* **Work to be completed**: Output everything in the listing exactly, with no line missing.

= = = = = = =

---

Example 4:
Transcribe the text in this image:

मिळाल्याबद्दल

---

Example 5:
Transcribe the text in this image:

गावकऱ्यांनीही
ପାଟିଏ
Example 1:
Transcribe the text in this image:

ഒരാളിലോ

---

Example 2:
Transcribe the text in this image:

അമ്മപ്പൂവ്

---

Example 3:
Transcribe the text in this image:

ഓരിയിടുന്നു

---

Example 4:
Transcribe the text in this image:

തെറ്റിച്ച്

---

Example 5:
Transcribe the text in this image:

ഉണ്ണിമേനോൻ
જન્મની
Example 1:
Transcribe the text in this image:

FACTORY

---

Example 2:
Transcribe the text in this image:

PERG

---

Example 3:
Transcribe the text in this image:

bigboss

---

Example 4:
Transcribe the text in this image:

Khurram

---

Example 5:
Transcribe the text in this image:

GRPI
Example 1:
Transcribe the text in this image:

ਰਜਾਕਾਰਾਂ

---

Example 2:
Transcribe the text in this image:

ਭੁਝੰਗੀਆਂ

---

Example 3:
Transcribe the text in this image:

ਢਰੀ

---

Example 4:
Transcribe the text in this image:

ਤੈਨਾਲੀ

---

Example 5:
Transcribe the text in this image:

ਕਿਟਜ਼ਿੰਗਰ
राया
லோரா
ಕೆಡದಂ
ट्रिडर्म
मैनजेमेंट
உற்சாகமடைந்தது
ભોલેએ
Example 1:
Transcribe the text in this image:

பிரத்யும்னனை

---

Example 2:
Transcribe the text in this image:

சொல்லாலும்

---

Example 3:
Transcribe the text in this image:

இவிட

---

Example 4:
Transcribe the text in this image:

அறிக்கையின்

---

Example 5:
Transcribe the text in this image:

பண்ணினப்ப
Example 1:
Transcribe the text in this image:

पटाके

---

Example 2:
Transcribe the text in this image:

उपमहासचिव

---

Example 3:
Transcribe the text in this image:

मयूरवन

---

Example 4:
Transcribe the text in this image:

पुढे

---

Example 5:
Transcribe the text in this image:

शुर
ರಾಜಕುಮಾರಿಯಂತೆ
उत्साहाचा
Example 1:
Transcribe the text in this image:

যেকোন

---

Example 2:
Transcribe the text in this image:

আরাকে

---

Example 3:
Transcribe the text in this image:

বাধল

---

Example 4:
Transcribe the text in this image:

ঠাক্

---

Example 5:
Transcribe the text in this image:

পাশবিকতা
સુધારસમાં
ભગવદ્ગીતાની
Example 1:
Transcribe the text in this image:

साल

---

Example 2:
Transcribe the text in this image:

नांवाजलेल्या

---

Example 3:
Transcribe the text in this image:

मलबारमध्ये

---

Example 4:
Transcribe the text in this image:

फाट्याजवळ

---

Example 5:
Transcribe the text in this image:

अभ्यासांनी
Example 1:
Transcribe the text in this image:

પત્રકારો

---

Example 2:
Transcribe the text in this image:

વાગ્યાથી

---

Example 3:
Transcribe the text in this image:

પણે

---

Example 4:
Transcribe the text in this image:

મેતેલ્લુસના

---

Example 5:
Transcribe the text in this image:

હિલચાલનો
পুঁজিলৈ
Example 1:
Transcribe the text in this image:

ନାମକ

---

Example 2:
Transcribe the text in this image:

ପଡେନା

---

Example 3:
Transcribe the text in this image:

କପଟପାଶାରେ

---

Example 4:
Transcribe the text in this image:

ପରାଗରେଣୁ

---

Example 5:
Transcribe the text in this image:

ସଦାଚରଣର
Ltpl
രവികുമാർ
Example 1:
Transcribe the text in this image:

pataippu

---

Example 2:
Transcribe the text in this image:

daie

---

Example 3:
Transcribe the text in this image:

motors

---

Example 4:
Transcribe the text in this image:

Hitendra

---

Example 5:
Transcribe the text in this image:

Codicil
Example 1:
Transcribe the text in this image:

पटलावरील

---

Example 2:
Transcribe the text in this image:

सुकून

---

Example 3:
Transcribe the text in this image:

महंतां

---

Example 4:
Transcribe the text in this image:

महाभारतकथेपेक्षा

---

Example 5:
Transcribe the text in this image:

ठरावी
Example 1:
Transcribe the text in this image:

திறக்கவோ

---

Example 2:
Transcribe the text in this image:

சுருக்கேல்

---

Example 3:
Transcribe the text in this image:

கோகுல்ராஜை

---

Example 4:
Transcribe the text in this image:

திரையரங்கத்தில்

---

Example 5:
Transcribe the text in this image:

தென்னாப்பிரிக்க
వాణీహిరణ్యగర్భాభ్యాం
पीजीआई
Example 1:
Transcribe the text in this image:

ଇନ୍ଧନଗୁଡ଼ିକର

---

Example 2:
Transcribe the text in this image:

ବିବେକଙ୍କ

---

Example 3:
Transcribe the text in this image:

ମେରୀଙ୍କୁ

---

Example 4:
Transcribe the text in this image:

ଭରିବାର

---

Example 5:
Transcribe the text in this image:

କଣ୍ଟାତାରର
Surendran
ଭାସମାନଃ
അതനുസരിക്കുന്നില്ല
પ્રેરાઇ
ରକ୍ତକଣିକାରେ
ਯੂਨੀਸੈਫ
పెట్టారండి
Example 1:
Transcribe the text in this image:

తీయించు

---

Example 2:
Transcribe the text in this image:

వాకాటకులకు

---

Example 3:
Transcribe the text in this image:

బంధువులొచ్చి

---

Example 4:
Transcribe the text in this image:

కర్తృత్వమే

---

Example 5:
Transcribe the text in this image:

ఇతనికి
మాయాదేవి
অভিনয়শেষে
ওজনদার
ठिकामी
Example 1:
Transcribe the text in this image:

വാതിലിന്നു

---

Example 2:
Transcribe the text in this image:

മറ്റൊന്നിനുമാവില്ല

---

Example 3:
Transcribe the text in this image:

= = = = = = =

* **Exercise result**:
---

Example 4:
Transcribe the text in this image:

मिळाल्याबद्दल

---

Example 5:
Transcribe the text in this image:

गावकऱ्यांनीही
ପାଟିଏ
Example 1:
Transcribe the text in this image:

ഒരാളിലോ

---

Example 2:
Transcribe the text in this image:

അമ്മപ്പൂവ്

---

Example 3:
Transcribe the text in this image:

ഓരിയിടുന്നു

---

Example 4:
Transcribe the text in this image:

തെറ്റിച്ച്

---

Example 5:
Transcribe the text in this image:

ഉണ്ണിമേനോൻ
જન્મની
Example 1:
Transcribe the text in this image:

FACTORY

---

Example 2:
Transcribe the text in this image:

PERG

---

Example 3:
Transcribe the text in this image:

bigboss

---

Example 4:
Transcribe the text in this image:

Khurram

---

Example 5:
Transcribe the text in this image:

GRPI
Example 1:
Transcribe the text in this image:

ਰਜਾਕਾਰਾਂ

---

Example 2:
Transcribe the text in this image:

ਭੁਝੰਗੀਆਂ

---

Example 3:
Transcribe the text in this image:

ਢਰੀ

---

Example 4:
Transcribe the text in this image:

ਤੈਨਾਲੀ

---

Example 5:
Transcribe the text in this image:

ਕਿਟਜ਼ਿੰਗਰ
राया
லோரா
ಕೆಡದಂ
ट्रिडर्म
मैनजेमेंट
உற்சாகமடைந்தது
ભોલેએ
Example 1:
Transcribe the text in this image:

பிரத்யும்னனை

---

Example 2:
Transcribe the text in this image:

சொல்லாலும்

---

Example 3:
Transcribe the text in this image:

இவிட

---

Example 4:
Transcribe the text in this image:

அறிக்கையின்

---

Example 5:
Transcribe the text in this image:

பண்ணினப்ப
Example 1:
Transcribe the text in this image:

पटाके

---

Example 2:
Transcribe the text in this image:

उपमहासचिव

---

Example 3:
Transcribe the text in this image:

मयूरवन

---

Example 4:
Transcribe the text in this image:

पुढे

---

Example 5:
Transcribe the text in this image:

शुर
ರಾಜಕುಮಾರಿಯಂತೆ
उत्साहाचा
Example 1:
Transcribe the text in this image:

যেকোন

---

Example 2:
Transcribe the text in this image:

আরাকে

---

Example 3:
Transcribe the text in this image:

বাধল

---

Example 4:
Transcribe the text in this image:

ঠাক্

---

Example 5:
Transcribe the text in this image:

পাশবিকতা
સુધારસમાં
ભગવદ્ગીતાની
Example 1:
Transcribe the text in this image:

साल

---

Example 2:
Transcribe the text in this image:

नांवाजलेल्या

---

Example 3:
Transcribe the text in this image:

मलबारमध्ये

---

Example 4:
Transcribe the text in this image:

फाट्याजवळ

---

Example 5:
Transcribe the text in this image:

अभ्यासांनी
Example 1:
Transcribe the text in this image:

પત્રકારો

---

Example 2:
Transcribe the text in this image:

વાગ્યાથી

---

Example 3:
Transcribe the text in this image:

પણે

---

Example 4:
Transcribe the text in this image:

મેતેલ્લુસના

---

Example 5:
Transcribe the text in this image:

હિલચાલનો
পুঁজিলৈ
Example 1:
Transcribe the text in this image:

ନାମକ

---

Example 2:
Transcribe the text in this image:

ପଡେନା

---

Example 3:
Transcribe the text in this image:

କପଟପାଶାରେ

---

Example 4:
Transcribe the text in this image:

ପରାଗରେଣୁ

---

Example 5:
Transcribe the text in this image:

ସଦାଚରଣର
Ltpl
രവികുമാർ
Example 1:
Transcribe the text in this image:

pataippu

---

Example 2:
Transcribe the text in this image:

daie

---

Example 3:
Transcribe the text in this image:

motors

---

Example 4:
Transcribe the text in this image:

Hitendra

---

Example 5:
Transcribe the text in this image:

Codicil
Example 1:
Transcribe the text in this image:

पटलावरील

---

Example 2:
Transcribe the text in this image:

सुकून

---

Example 3:
Transcribe the text in this image:

महंतां

---

Example 4:
Transcribe the text in this image:

महाभारतकथेपेक्षा

---

Example 5:
Transcribe the text in this image:

ठरावी
Example 1:
Transcribe the text in this image:

திறக்கவோ

---

Example 2:
Transcribe the text in this image:

சுருக்கேல்

---

Example 3:
Transcribe the text in this image:

கோகுல்ராஜை

---

Example 4:
Transcribe the text in this image:

திரையரங்கத்தில்

---

Example 5:
Transcribe the text in this image:

தென்னாப்பிரிக்க
వాణీహిరణ్యగర్భాభ్యాం
पीजीआई
Example 1:
Transcribe the text in this image:

ଇନ୍ଧନଗୁଡ଼ିକର

---

Example 2:
Transcribe the text in this image:

ବିବେକଙ୍କ

---

Example 3:
Transcribe the text in this image:

ମେରୀଙ୍କୁ

---

Example 4:
Transcribe the text in this image:

ଭରିବାର

---

Example 5:
Transcribe the text in this image:

କଣ୍ଟାତାରର
Surendran
ଭାସମାନଃ
അതനുസരിക്കുന്നില്ല
પ્રેરાઇ
ରକ୍ତକଣିକାରେ
ਯੂਨੀਸੈਫ
పెట్టారండి
Example 1:
Transcribe the text in this image:

తీయించు

---

Example 2:
Transcribe the text in this image:

వాకాటకులకు

---

Example 3:
Transcribe the text in this image:

బంధువులొచ్చి

---

Example 4:
Transcribe the text in this image:

కర్తృత్వమే

---

Example 5:
Transcribe the text in this image:

ఇతనికి
మాయాదేవి
অভিনয়শেষে
ওজনদার
ठिकामी
Example 1:
Transcribe the text in this image:

വാതിലിന്നു

---

Example 2:
Transcribe the text in this image:

മറ്റൊന്നിനുമാവില്ല

---

Example 3:
Transcribe the text in this image:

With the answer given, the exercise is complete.